PROBLEM TO WORK ON: Copy each line of every entry below word for word, in the same order.

MATERIAL FOR THIS TASK:
%%

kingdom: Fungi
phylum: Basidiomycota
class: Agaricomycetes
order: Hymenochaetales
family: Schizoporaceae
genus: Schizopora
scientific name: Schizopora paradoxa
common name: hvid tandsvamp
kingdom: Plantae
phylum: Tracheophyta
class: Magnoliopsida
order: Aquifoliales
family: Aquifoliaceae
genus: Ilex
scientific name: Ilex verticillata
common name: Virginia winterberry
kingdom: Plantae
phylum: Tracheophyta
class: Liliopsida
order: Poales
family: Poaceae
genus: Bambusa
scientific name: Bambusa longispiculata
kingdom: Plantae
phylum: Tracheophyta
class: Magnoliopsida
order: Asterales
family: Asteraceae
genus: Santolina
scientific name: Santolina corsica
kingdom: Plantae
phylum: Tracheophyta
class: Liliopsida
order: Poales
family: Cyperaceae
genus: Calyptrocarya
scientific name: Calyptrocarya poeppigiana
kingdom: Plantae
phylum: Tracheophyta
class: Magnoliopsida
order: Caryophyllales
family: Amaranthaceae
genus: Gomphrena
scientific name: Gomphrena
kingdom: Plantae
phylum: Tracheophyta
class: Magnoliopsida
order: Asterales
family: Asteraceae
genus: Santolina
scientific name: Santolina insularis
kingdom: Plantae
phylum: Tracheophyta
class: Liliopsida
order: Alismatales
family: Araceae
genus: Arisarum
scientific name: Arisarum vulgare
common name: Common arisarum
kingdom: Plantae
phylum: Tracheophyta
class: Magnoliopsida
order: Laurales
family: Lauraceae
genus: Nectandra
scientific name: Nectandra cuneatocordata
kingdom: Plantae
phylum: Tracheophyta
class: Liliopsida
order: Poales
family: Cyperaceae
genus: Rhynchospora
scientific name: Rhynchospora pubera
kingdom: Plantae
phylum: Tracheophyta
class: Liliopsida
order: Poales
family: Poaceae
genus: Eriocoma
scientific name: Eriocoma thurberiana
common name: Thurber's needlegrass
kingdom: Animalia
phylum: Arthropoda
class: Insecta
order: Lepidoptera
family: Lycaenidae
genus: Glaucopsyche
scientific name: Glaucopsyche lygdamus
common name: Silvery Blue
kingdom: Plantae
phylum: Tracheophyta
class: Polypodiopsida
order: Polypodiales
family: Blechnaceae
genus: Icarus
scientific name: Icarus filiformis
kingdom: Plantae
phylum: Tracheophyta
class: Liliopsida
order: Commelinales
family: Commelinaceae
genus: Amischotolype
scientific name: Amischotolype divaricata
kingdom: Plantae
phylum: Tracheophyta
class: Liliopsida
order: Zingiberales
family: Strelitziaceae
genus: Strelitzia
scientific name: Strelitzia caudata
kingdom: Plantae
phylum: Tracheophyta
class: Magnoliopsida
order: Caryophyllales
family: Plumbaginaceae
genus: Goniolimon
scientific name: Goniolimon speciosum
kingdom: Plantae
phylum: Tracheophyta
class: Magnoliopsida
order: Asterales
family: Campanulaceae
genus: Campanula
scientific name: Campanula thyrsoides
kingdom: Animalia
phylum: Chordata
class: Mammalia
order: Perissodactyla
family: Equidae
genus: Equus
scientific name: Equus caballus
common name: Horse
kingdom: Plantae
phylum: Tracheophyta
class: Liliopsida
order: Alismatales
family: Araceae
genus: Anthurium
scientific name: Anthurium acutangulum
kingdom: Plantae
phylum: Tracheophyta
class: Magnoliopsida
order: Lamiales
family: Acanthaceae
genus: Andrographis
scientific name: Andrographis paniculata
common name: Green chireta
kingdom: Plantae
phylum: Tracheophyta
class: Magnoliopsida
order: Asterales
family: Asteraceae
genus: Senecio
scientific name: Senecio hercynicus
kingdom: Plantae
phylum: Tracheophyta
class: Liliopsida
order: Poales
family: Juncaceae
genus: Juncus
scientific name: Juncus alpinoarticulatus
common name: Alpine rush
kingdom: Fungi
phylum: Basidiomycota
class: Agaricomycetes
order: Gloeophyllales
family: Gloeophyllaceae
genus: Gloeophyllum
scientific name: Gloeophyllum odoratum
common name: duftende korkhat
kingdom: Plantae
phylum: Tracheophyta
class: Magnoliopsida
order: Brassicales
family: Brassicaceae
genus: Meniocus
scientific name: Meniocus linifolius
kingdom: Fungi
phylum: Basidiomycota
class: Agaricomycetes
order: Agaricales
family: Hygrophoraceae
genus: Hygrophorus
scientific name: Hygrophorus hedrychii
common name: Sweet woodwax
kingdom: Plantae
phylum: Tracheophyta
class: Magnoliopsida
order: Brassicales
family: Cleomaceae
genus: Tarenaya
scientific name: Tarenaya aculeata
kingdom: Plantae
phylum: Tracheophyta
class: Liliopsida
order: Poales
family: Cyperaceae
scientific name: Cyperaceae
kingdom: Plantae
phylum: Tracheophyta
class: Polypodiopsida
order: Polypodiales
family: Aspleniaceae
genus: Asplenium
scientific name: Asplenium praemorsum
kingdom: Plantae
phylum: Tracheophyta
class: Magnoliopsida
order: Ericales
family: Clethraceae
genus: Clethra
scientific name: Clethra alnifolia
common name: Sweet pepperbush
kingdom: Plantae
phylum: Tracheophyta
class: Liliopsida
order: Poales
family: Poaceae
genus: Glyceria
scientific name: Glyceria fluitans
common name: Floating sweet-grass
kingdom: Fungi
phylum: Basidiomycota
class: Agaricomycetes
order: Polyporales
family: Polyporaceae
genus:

%%

OUTPUT BELOW:
kingdom: Fungi
phylum: Basidiomycota
class: Agaricomycetes
order: Hymenochaetales
family: Schizoporaceae
genus: Schizopora
scientific name: Schizopora paradoxa
common name: hvid tandsvamp
kingdom: Plantae
phylum: Tracheophyta
class: Magnoliopsida
order: Aquifoliales
family: Aquifoliaceae
genus: Ilex
scientific name: Ilex verticillata
common name: Virginia winterberry
kingdom: Plantae
phylum: Tracheophyta
class: Liliopsida
order: Poales
family: Poaceae
genus: Bambusa
scientific name: Bambusa longispiculata
kingdom: Plantae
phylum: Tracheophyta
class: Magnoliopsida
order: Asterales
family: Asteraceae
genus: Santolina
scientific name: Santolina corsica
kingdom: Plantae
phylum: Tracheophyta
class: Liliopsida
order: Poales
family: Cyperaceae
genus: Calyptrocarya
scientific name: Calyptrocarya poeppigiana
kingdom: Plantae
phylum: Tracheophyta
class: Magnoliopsida
order: Caryophyllales
family: Amaranthaceae
genus: Gomphrena
scientific name: Gomphrena
kingdom: Plantae
phylum: Tracheophyta
class: Magnoliopsida
order: Asterales
family: Asteraceae
genus: Santolina
scientific name: Santolina insularis
kingdom: Plantae
phylum: Tracheophyta
class: Liliopsida
order: Alismatales
family: Araceae
genus: Arisarum
scientific name: Arisarum vulgare
common name: Common arisarum
kingdom: Plantae
phylum: Tracheophyta
class: Magnoliopsida
order: Laurales
family: Lauraceae
genus: Nectandra
scientific name: Nectandra cuneatocordata
kingdom: Plantae
phylum: Tracheophyta
class: Liliopsida
order: Poales
family: Cyperaceae
genus: Rhynchospora
scientific name: Rhynchospora pubera
kingdom: Plantae
phylum: Tracheophyta
class: Liliopsida
order: Poales
family: Poaceae
genus: Eriocoma
scientific name: Eriocoma thurberiana
common name: Thurber's needlegrass
kingdom: Animalia
phylum: Arthropoda
class: Insecta
order: Lepidoptera
family: Lycaenidae
genus: Glaucopsyche
scientific name: Glaucopsyche lygdamus
common name: Silvery Blue
kingdom: Plantae
phylum: Tracheophyta
class: Polypodiopsida
order: Polypodiales
family: Blechnaceae
genus: Icarus
scientific name: Icarus filiformis
kingdom: Plantae
phylum: Tracheophyta
class: Liliopsida
order: Commelinales
family: Commelinaceae
genus: Amischotolype
scientific name: Amischotolype divaricata
kingdom: Plantae
phylum: Tracheophyta
class: Liliopsida
order: Zingiberales
family: Strelitziaceae
genus: Strelitzia
scientific name: Strelitzia caudata
kingdom: Plantae
phylum: Tracheophyta
class: Magnoliopsida
order: Caryophyllales
family: Plumbaginaceae
genus: Goniolimon
scientific name: Goniolimon speciosum
kingdom: Plantae
phylum: Tracheophyta
class: Magnoliopsida
order: Asterales
family: Campanulaceae
genus: Campanula
scientific name: Campanula thyrsoides
kingdom: Animalia
phylum: Chordata
class: Mammalia
order: Perissodactyla
family: Equidae
genus: Equus
scientific name: Equus caballus
common name: Horse
kingdom: Plantae
phylum: Tracheophyta
class: Liliopsida
order: Alismatales
family: Araceae
genus: Anthurium
scientific name: Anthurium acutangulum
kingdom: Plantae
phylum: Tracheophyta
class: Magnoliopsida
order: Lamiales
family: Acanthaceae
genus: Andrographis
scientific name: Andrographis paniculata
common name: Green chireta
kingdom: Plantae
phylum: Tracheophyta
class: Magnoliopsida
order: Asterales
family: Asteraceae
genus: Senecio
scientific name: Senecio hercynicus
kingdom: Plantae
phylum: Tracheophyta
class: Liliopsida
order: Poales
family: Juncaceae
genus: Juncus
scientific name: Juncus alpinoarticulatus
common name: Alpine rush
kingdom: Fungi
phylum: Basidiomycota
class: Agaricomycetes
order: Gloeophyllales
family: Gloeophyllaceae
genus: Gloeophyllum
scientific name: Gloeophyllum odoratum
common name: duftende korkhat
kingdom: Plantae
phylum: Tracheophyta
class: Magnoliopsida
order: Brassicales
family: Brassicaceae
genus: Meniocus
scientific name: Meniocus linifolius
kingdom: Fungi
phylum: Basidiomycota
class: Agaricomycetes
order: Agaricales
family: Hygrophoraceae
genus: Hygrophorus
scientific name: Hygrophorus hedrychii
common name: Sweet woodwax
kingdom: Plantae
phylum: Tracheophyta
class: Magnoliopsida
order: Brassicales
family: Cleomaceae
genus: Tarenaya
scientific name: Tarenaya aculeata
kingdom: Plantae
phylum: Tracheophyta
class: Liliopsida
order: Poales
family: Cyperaceae
scientific name: Cyperaceae
kingdom: Plantae
phylum: Tracheophyta
class: Polypodiopsida
order: Polypodiales
family: Aspleniaceae
genus: Asplenium
scientific name: Asplenium praemorsum
kingdom: Plantae
phylum: Tracheophyta
class: Magnoliopsida
order: Ericales
family: Clethraceae
genus: Clethra
scientific name: Clethra alnifolia
common name: Sweet pepperbush
kingdom: Plantae
phylum: Tracheophyta
class: Liliopsida
order: Poales
family: Poaceae
genus: Glyceria
scientific name: Glyceria fluitans
common name: Floating sweet-grass
kingdom: Fungi
phylum: Basidiomycota
class: Agaricomycetes
order: Polyporales
family: Polyporaceae
genus:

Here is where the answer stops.